1. ## challenging rate problem

Dear Sir,
I would apppreciate very much if someone can help me in the below problem.
Thanks.

Tom and John were jogging along a circular track surrounding a pond. The track measured 640 m. If they started from the same place and jogged in the same direction, Tom would take 16 minutes to catch up with John. If they jogged in the opposite direction, they would meet every 4 minutes. How long did Tom take to jog one round of the track?

2. ## Re: challenging rate problem

@kingman

My GUESS(i'm not completely sure):

Algebraically:
640meters; Distance or circumference of the track
4mintues; How much time passes when Tom is passed by John
640meters/4mintues = 120meters; Distance Tom travels when he is passed by John
640meters/120meters = 8laps; Number of 120m segments
8laps * 4mintues = 32minutes; How much time it takes Tom to complete the track

NOTE: Units are incorrect.

Graphing:

@All

What are the three ways to solve math problems? I forgot.

3. ## Re: challenging rate problem

Since Tom must jog 1 lap (640 m) more than John before catching up,
then the problem is same as Tom starting off 1 lap (640m) behind John:
Code:
(640)            John........@ a mpm.............>16 min

Tom.......................@ (160 - a) mpm.....................>16 min
Since they meet every 4 min if starting in different directions, then
combined speed is 640/4 = 160 mpm (meters per minutes):
then, let John's speed = a mpm: then Tom's speed = 160 - a mpm.

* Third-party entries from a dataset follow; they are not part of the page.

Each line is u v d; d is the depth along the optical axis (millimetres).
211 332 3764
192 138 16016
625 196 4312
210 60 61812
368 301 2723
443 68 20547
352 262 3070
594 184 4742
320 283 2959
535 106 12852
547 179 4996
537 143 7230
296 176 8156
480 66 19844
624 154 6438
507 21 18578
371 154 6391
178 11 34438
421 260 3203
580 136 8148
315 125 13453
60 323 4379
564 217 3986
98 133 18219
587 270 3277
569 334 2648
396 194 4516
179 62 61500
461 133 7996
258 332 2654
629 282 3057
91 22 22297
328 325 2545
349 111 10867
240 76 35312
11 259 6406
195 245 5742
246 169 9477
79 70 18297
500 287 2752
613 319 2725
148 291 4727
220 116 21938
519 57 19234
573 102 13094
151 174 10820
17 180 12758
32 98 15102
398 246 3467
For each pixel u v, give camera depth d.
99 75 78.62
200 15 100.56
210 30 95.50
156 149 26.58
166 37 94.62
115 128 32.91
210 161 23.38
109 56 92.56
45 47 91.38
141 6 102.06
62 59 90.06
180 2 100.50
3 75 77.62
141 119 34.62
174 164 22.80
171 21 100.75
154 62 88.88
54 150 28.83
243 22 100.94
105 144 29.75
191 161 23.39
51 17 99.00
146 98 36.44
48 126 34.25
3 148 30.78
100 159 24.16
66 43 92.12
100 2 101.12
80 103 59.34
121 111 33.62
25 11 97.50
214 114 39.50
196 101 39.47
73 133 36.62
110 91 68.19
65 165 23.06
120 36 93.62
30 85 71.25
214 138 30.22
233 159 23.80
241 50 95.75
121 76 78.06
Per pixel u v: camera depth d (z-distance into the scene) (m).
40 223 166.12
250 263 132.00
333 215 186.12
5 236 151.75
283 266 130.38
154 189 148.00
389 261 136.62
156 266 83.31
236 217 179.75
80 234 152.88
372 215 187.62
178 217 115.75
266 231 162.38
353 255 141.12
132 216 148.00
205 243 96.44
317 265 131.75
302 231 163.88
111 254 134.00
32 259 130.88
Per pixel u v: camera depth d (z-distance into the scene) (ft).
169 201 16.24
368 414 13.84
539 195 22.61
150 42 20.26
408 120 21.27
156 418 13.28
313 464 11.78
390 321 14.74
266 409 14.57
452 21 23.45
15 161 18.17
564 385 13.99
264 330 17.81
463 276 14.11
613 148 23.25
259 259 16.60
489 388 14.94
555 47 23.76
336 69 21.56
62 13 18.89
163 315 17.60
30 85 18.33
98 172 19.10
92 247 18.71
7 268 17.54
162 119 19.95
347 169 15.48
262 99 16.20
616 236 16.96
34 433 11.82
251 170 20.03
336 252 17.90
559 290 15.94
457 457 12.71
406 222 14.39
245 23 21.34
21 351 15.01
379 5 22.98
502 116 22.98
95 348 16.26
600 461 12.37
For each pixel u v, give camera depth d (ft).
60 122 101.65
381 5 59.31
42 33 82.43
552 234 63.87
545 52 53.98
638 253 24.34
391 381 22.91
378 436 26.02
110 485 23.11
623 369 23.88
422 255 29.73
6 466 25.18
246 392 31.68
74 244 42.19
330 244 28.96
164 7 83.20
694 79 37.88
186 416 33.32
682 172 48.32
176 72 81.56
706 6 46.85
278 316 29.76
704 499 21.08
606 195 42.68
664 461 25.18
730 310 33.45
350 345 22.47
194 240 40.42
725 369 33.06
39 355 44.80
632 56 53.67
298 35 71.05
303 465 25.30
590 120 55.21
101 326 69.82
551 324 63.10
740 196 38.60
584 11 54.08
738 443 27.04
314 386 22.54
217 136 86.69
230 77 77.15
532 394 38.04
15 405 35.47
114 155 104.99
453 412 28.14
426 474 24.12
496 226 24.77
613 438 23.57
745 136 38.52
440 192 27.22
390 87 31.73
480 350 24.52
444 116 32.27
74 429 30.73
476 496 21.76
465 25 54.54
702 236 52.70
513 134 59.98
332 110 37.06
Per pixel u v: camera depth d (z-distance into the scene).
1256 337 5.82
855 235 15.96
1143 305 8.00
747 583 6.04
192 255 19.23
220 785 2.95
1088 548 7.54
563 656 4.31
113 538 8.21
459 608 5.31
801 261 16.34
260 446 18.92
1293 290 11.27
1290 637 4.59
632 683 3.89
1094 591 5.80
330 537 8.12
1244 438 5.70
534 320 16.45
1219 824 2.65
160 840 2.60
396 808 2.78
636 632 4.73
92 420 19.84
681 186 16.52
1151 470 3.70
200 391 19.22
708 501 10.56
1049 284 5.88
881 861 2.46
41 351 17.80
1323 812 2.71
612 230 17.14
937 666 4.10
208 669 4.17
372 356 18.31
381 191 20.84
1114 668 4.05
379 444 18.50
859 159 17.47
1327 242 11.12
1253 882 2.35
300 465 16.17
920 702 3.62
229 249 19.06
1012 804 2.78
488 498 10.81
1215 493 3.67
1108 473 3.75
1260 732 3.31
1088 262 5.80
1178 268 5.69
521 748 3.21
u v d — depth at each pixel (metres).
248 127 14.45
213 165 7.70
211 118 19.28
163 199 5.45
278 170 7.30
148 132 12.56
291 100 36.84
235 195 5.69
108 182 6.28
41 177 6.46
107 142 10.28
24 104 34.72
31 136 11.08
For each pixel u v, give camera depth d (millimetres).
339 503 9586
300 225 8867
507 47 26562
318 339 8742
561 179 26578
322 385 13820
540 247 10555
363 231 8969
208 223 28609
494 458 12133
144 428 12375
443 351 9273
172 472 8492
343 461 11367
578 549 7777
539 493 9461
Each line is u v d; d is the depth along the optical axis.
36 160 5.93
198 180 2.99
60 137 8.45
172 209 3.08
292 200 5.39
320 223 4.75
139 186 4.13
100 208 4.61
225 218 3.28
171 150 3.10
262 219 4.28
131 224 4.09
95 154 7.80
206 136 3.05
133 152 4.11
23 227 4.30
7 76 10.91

Using the basic speed = distance / time formula, then for Tom:
(16a + 640) / (160 - a) = 16
Solve to get a = 60 : so Tom's speed = 160 - 60 = 100 mpm.

So time for Tom to jog 1 lap = 640 / 100 = 6.4 min = 6 min 24 sec.

4. ## Re: challenging rate problem

Originally Posted by ArcherSam
What are the three ways to solve math problems? I forgot.
LSP: Listen, Study, Practice !

How did you get this: "640meters/4mintues = 120meters" ? 640 / 4 = 160 ; no coffee yet?

5. ## Re: challenging rate problem

Originally Posted by Wilmer
Since Tom must jog 1 lap (640 m) more than John before catching up,
then the problem is same as Tom starting off 1 lap (640m) behind John:
Code:
(640)            John........@ a mpm.............>16 min

Tom.......................@ (160 - a) mpm.....................>16 min
Since they meet every 4 min if starting in different directions, then
combined speed is 640/4 = 160 mpm (meters per minutes):
then, let John's speed = a mpm: then Tom's speed = 160 - a mpm.

Using the basic speed = distance / time formula, then for Tom:
(16a + 640) / (160 - a) = 16
Solve to get a = 60 : so Tom's speed = 160 - 60 = 100 mpm.

So time for Tom to jog 1 lap = 640 / 100 = 6.4 min = 6 min 40 sec.

thanks but is'nt 6.4 mins equals 6 mins and 24 secs.

6. ## Re: challenging rate problem

Can you explain how you reason out that Tom must jog 1 lap (640 m) more than John before catching up.
They started at the same point ( for eg point A) and I wonder whether they meet at same point A after 16 mins.
thanks

7. ## Re: challenging rate problem

Originally Posted by kingman
thanks but is'nt 6.4 mins equals 6 mins and 24 secs.

8. ## Re: challenging rate problem

Originally Posted by kingman
Can you explain how you reason out that Tom must jog 1 lap (640 m) more than John before catching up.
They started at the same point ( for eg point A) and I wonder whether they meet at same point A after 16 mins.
thanks
A little "difficult" to "see", I agree; here's proof:
16 min @ 100 = 1600 m - 2*640 = 320
16 min @ 60 = 960 - 640 = 320
So Tom catches up at point 320 m , having gone around 1 extra "640".

Anyhow, YOU draw a circle and simulate what's happening; you'll see!

9. ## Re: challenging rate problem

I agree that it's difficult to see if they're both moving. But if you use the standard trick of letting John stand still the whole time and Tom run at the rate of T-J, where T is Tom's speed and J is John's, then Tom will complete a lap at this new speed in 16 minutes, giving 16(T-J)=640.

You also know that if you combine their speeds, they do a lap in 4 minutes, so 4(T+J)=640.

10. ## Re: challenging rate problem

Originally Posted by LoblawsLawBlog
But if you use the standard trick...
Agree LLB; however, I feel it is better for someone to first understand...then use shortcuts...